- **The task**: Each record that follows is to be reproduced character for character, pictures excepted.

Available data START

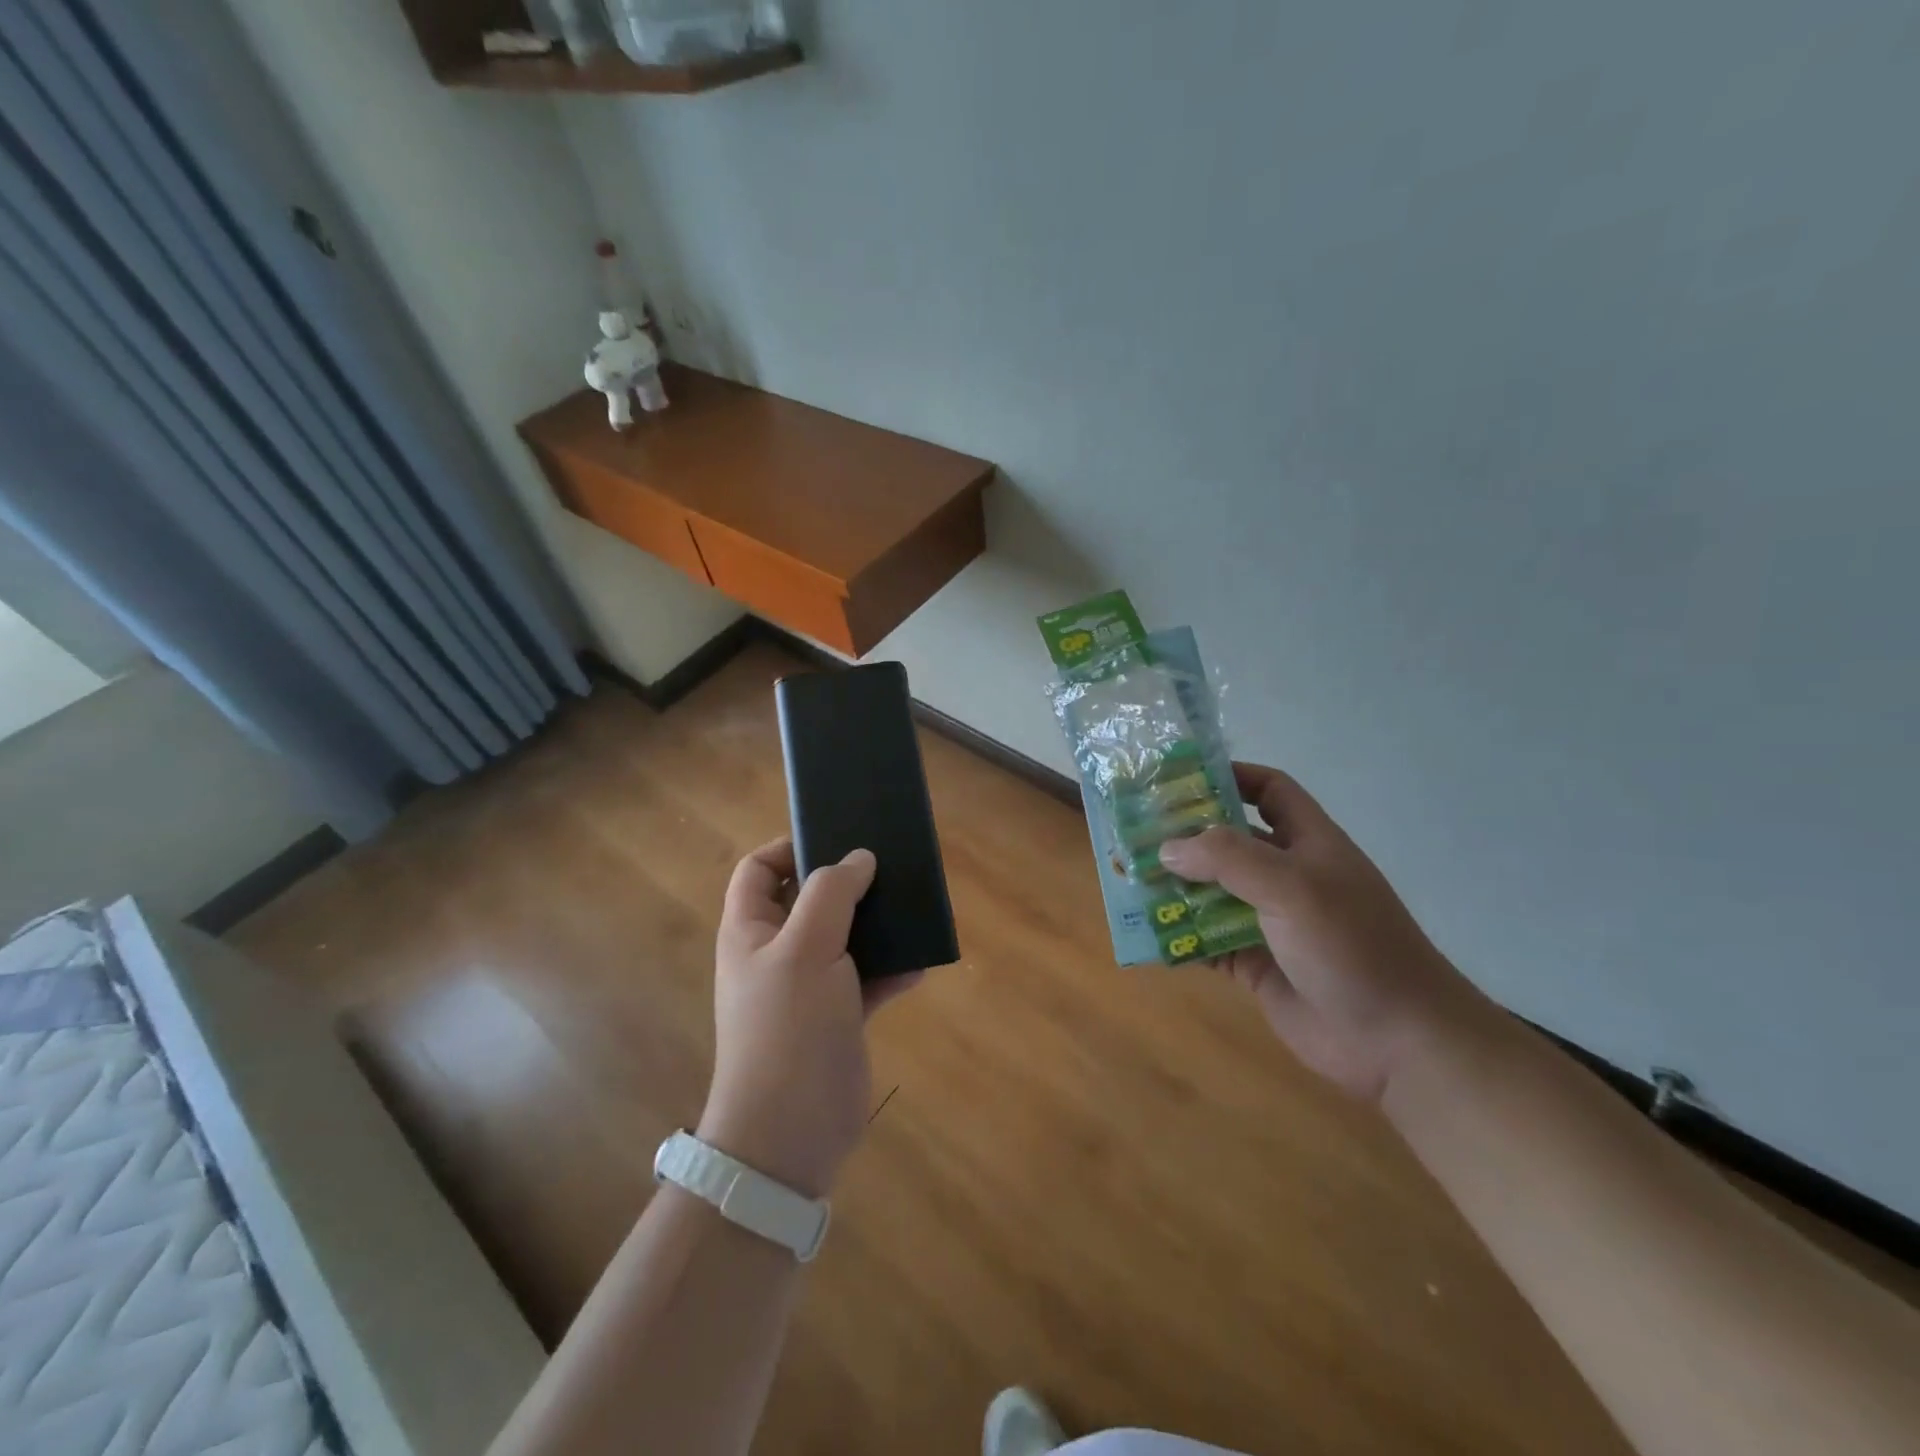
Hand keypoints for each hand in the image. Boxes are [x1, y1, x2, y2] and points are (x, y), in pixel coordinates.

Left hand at [699, 840, 919, 1198]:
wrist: (790, 1133)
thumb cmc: (787, 1028)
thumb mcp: (805, 948)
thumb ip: (831, 893)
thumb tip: (859, 857)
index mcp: (752, 929)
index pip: (760, 869)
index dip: (790, 847)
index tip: (838, 839)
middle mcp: (776, 952)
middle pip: (810, 898)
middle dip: (847, 882)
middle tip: (889, 866)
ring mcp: (808, 986)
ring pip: (844, 936)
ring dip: (876, 924)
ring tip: (912, 907)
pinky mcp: (838, 1015)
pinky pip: (867, 978)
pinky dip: (891, 969)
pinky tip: (919, 965)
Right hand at [1157, 763, 1491, 1101]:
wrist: (1398, 1042)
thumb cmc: (1352, 946)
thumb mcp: (1293, 886)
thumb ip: (1228, 858)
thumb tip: (1168, 847)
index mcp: (1308, 843)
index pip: (1270, 791)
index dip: (1231, 777)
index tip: (1179, 780)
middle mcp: (1287, 877)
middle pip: (1229, 842)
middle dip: (1185, 836)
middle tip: (1133, 832)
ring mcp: (1270, 922)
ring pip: (1212, 893)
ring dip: (1174, 888)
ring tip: (1127, 880)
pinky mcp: (1256, 964)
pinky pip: (1208, 942)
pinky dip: (1180, 937)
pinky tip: (1147, 934)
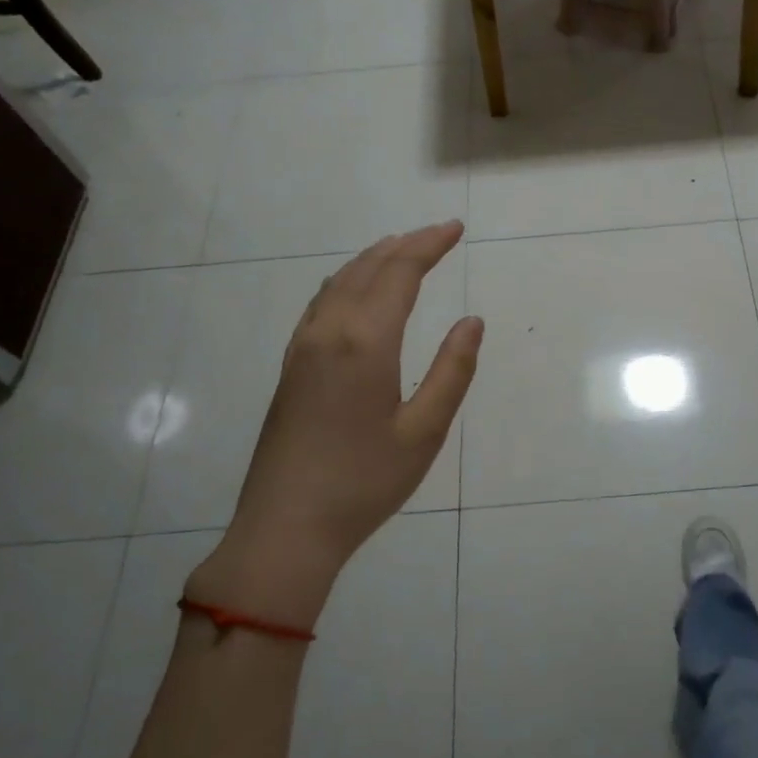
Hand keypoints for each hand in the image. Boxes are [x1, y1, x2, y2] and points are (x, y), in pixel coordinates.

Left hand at [187, 222, 482, 625]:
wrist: (286, 528)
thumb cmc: (364, 482)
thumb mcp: (424, 431)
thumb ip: (452, 371)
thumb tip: (471, 322)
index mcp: (365, 342)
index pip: (400, 272)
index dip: (429, 245)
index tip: (456, 229)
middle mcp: (329, 331)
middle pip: (368, 268)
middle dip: (405, 245)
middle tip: (438, 233)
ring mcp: (302, 347)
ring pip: (340, 282)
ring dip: (374, 259)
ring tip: (402, 250)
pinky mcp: (291, 366)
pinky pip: (322, 302)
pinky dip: (349, 281)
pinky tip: (357, 292)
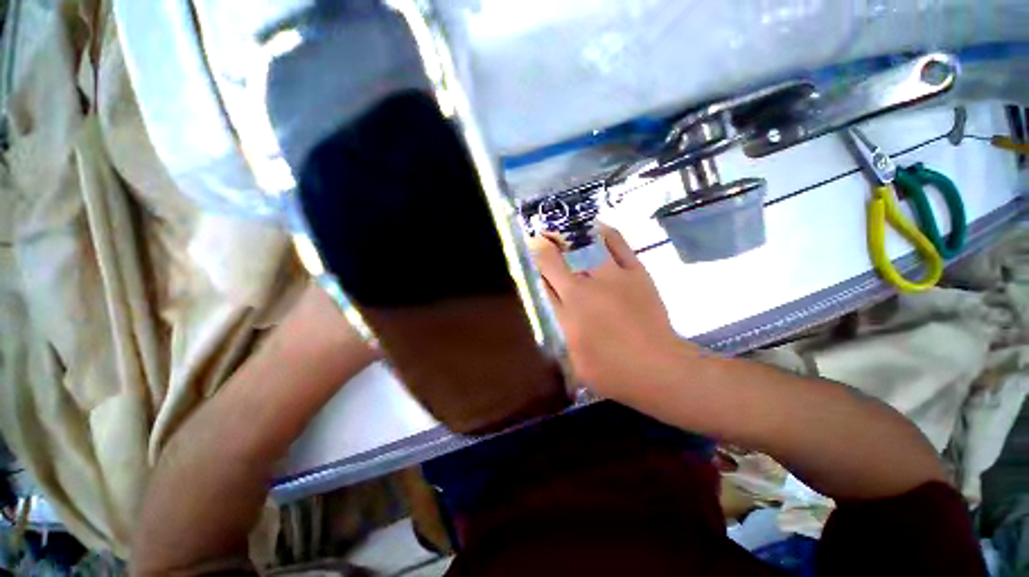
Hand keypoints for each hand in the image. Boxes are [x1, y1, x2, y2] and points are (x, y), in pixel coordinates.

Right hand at [528, 225, 694, 398]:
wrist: (658, 368)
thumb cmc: (611, 371)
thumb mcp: (573, 358)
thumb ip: (561, 327)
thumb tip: (555, 305)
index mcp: (568, 307)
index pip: (545, 274)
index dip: (536, 257)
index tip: (532, 246)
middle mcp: (585, 286)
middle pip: (561, 257)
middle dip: (548, 243)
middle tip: (543, 235)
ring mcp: (612, 276)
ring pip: (586, 246)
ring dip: (572, 236)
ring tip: (566, 230)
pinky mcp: (636, 272)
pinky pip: (618, 243)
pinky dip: (605, 232)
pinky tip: (597, 227)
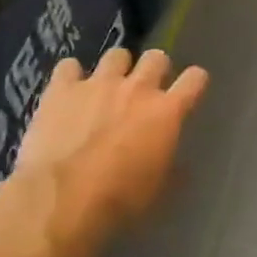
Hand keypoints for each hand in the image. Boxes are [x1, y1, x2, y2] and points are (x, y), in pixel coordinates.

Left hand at [0, 47, 208, 256]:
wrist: (61, 200)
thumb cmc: (118, 201)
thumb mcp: (157, 190)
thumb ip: (170, 167)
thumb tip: (178, 165)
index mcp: (167, 112)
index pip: (195, 79)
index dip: (194, 82)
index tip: (189, 90)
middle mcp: (137, 88)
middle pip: (156, 57)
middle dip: (154, 69)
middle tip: (144, 90)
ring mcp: (98, 83)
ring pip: (116, 54)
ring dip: (116, 68)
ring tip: (106, 87)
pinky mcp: (62, 88)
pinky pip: (69, 66)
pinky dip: (70, 76)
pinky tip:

Available data END

- **Expected answer**:
Hand keypoints for each hand in the image. Boxes are [x1, y1, x2, y2] and points are (x, y), in pixel coordinates.

Left hand at [699, 840, 919, 1198]:
wrist: (790, 1133)
thumb cmc: (787, 1028)
thumb mcp: (805, 948)
thumb ip: (831, 893)
thumb tip: (859, 857)
index mcp: (752, 929)
index pip: (760, 869)
index dip: (790, 847)
index tip: (838, 839)
middle mcp: (776, 952)
middle pip: (810, 898)
middle dip: (847, 882)
middle tip: (889, 866)
ring mcp: (808, 986)
ring pip: (844, 936)
ring dip: (876, 924)
ring tip: (912, 907)
pinky mcp: (838, 1015)
pinky pip: (867, 978)
pinky dip: (891, 969)
pinky tip: (919, 965)
Right hand at [1157, 763, 1491, 1101]:
wrist: (1398, 1042)
thumb cmc: (1352, 946)
thumb mcp: (1293, 886)
thumb ip: (1228, 858)
thumb tip: (1168, 847)
index mcp: (1308, 843)
index pip: (1270, 791)
index dip: (1231, 777)
index tip: (1179, 780)
middle mcp: (1287, 877)
middle pip: (1229, 842)
middle dip: (1185, 836)
middle tip: (1133, 832)
ring mcp: (1270, 922)
ring pip: (1212, 893)
ring dip: (1174, 888)
ring tip: (1127, 880)
pinky mcp: (1256, 964)
pinky pip: (1208, 942)
pinky dip: (1180, 937)
pinky tip: (1147, 934)
Hand keypoints for each hand in the image. Boxes are [x1, y1, x2, y2] and points are (x, y), in pixel coordinates.

Left hand at [187, 222, 482, 625]:
wrist: (286, 528)
thumb cmc: (364, 482)
thumb mcp: (424, 431)
thumb ip: (452, 371)
thumb tip: (471, 322)
index mcp: (365, 342)
index pip: (400, 272)
index dip: (429, 245)
index tip: (456, 229)
middle mcp: (329, 331)
middle pip: (368, 268)
middle dip: (405, 245)
middle tip: (438, 233)
ring mcp: (302, 347)
ring pip: (340, 282)
ring dip: (374, 259)
ring tip: (402, 250)
pinky mcp: (291, 366)
pinky pip: (322, 302)
pinky dip: (349, 281)
pinky tip: (357, 292)
Hand keypoints for each hand in the image. Boxes are [x1, y1, x2, y2] and points are (x, y), in pixel coordinates.

Right hand at [528, 225, 694, 398]:
wrist: (658, 368)
thumb cmc: (611, 371)
thumb mcp: (573, 358)
thumb ip: (561, 327)
thumb tip: (555, 305)
index mcp: (568, 307)
index pip: (545, 274)
index dip: (536, 257)
index tip: (532, 246)
middle mcp: (585, 286)
middle pip: (561, 257)
middle dip: (548, 243)
middle tip: (543, 235)
ring mcp: (612, 276)
ring pip: (586, 246)
ring dip: (572, 236)
ring tip: (566, 230)
pinky mcp: (636, 272)
pinky pip: (618, 243)
pinky dip: (605, 232)
pinky tip: (597, 227)
Hand keypoints for each hand in the image. Boxes are [x1, y1, x2, y2] and points are (x, y), in pixel coordinates.

Left hand at [0, 47, 208, 256]:
wrist: (61, 200)
thumb cmc: (118, 201)
thumb mcp: (157, 190)
thumb ip: (170, 167)
thumb tip: (178, 165)
index mcp: (167, 112)
index pip: (195, 79)
index dip: (194, 82)
index tip: (189, 90)
middle mcp: (137, 88)
middle pip: (156, 57)
middle dip: (154, 69)
middle tip: (144, 90)
ring mcp: (98, 83)
ring pip: (116, 54)
ring dip: (116, 68)
ring tip: (106, 87)
pinky mcp: (62, 88)
pinky pip: (69, 66)
pinky dip: (70, 76)
pinky tip:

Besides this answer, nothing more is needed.